What is Mortgage Foreclosure?
Mortgage foreclosure simply means the deed can only be foreclosed through court action. Mortgage foreclosure is usually referred to as a judicial foreclosure.
A mortgage is a security document that allows the borrower to keep title of the property while using the property as security or collateral for a loan. The lender then places a lien on the property in the event the owner does not pay the agreed payment. When the borrower pays off the loan, the lender gives the borrower a satisfaction of mortgage that removes the lien from the property.
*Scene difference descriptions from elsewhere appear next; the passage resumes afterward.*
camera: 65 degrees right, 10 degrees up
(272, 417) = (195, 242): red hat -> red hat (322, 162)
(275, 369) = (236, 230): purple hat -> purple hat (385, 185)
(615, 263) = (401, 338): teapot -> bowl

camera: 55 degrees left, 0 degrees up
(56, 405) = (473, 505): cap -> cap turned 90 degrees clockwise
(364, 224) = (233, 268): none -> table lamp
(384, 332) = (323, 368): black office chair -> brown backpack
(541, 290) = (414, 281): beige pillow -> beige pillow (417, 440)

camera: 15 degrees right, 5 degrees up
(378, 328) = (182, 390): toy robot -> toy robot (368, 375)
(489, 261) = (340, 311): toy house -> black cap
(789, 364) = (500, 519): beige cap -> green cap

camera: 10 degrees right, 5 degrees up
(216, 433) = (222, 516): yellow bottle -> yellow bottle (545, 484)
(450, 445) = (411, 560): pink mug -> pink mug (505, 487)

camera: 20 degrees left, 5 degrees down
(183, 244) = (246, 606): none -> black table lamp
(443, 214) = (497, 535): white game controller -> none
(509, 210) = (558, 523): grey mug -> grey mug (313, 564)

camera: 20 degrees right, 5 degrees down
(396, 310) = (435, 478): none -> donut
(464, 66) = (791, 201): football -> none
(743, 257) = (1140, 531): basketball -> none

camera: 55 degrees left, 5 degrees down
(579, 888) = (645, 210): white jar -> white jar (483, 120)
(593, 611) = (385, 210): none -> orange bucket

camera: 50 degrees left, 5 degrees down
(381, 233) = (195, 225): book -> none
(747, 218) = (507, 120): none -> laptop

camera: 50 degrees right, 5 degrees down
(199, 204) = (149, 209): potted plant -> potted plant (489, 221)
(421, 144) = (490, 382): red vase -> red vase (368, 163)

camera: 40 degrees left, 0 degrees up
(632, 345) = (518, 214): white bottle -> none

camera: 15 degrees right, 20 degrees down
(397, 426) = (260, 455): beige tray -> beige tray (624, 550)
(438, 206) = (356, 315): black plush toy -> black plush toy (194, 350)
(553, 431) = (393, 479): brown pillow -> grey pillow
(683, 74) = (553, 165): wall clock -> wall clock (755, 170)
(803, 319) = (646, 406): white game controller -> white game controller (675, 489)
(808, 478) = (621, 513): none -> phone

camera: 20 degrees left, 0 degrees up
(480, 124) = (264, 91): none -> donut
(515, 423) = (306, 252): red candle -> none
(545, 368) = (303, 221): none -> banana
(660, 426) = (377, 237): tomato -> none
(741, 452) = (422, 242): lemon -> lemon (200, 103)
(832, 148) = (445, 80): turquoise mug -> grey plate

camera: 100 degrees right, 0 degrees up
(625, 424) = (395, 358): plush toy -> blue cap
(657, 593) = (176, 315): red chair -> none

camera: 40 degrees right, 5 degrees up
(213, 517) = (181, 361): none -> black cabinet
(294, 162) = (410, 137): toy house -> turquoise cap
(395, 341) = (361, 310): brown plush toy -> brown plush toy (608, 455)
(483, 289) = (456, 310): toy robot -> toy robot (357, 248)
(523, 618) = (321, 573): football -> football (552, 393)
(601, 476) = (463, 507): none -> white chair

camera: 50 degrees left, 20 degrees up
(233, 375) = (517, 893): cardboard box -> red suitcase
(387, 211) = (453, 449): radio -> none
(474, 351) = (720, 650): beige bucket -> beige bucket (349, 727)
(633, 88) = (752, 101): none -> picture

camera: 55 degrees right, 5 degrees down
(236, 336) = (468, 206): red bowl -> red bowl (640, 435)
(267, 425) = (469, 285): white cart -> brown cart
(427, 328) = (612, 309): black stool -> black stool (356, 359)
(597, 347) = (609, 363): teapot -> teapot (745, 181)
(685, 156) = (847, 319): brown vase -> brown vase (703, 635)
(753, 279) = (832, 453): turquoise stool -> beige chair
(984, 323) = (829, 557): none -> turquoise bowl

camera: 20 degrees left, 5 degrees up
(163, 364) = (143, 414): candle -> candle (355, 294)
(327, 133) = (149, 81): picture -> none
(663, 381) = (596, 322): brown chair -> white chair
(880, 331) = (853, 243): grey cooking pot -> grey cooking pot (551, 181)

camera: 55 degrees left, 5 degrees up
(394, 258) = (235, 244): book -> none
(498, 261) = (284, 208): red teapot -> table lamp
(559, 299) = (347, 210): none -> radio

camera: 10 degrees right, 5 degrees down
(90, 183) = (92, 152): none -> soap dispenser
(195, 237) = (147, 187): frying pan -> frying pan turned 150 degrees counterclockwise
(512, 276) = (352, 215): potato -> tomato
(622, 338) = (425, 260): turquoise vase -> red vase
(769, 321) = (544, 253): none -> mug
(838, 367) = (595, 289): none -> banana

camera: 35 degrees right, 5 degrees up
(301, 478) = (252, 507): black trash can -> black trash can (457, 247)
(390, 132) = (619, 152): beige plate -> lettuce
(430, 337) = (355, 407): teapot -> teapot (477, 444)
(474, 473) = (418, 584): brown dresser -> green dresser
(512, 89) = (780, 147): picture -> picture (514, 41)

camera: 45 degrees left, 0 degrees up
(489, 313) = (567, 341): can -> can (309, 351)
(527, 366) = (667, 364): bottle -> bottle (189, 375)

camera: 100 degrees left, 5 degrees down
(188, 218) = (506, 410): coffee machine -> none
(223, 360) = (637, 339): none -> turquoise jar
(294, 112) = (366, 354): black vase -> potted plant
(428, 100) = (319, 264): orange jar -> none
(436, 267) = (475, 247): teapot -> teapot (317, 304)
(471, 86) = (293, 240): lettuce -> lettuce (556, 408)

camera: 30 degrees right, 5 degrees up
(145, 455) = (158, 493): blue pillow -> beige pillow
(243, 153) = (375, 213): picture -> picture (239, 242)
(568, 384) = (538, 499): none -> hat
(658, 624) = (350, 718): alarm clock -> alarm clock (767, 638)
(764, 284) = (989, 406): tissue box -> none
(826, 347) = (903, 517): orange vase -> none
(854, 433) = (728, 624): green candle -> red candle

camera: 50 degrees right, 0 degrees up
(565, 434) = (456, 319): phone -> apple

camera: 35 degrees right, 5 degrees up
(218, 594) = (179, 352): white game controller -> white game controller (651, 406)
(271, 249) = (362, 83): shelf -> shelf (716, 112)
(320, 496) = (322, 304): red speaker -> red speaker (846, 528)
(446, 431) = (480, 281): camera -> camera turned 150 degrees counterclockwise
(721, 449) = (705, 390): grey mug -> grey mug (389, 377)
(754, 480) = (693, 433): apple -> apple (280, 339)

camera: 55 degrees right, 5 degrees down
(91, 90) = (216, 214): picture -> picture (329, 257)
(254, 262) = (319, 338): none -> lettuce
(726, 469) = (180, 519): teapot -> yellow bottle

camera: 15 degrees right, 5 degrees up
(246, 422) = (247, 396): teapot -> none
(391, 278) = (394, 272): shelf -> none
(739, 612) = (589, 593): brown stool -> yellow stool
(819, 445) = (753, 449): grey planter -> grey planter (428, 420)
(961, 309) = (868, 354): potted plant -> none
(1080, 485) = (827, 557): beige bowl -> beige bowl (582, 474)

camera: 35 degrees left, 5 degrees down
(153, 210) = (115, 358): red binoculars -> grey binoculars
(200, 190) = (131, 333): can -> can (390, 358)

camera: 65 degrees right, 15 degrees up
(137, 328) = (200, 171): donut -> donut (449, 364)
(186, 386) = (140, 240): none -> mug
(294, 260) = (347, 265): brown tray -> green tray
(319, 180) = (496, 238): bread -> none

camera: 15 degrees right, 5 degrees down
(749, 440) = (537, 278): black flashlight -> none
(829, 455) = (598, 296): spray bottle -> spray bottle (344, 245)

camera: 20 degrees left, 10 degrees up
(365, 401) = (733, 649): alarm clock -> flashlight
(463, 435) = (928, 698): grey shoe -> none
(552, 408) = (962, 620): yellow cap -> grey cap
About half the states in the U.S. use mortgage foreclosure as the means of satisfying the loan balance.
As with most mortgage foreclosure lawsuits, it starts with a summons and a complaint is issued to the borrower and any other parties with inferior rights in the property. Usually the lenders attorney is the one who issues the notice. The complaint is usually filed in the court where the trial is to be held. Here is the interesting part. Once the borrower has been notified, he or she has 20 days to respond back to the court challenging them on the mortgage foreclosure lawsuit. Once this occurs, the court now has 40 days to respond back to the borrower. Keep in mind that each correspondence must be legit and deal with some specific part of the complaint. This process may go back and forth as long as the borrower finds something erroneous with the complaint. This slows a mortgage foreclosure greatly because it must go through the court system. It may go as long as a year if needs be or even longer. Bottom line, you as the investor needs to contact the borrower or homeowner during this time and negotiate a purchase of the distressed property. This is when the homeowner is greatly motivated and must make a decision quickly.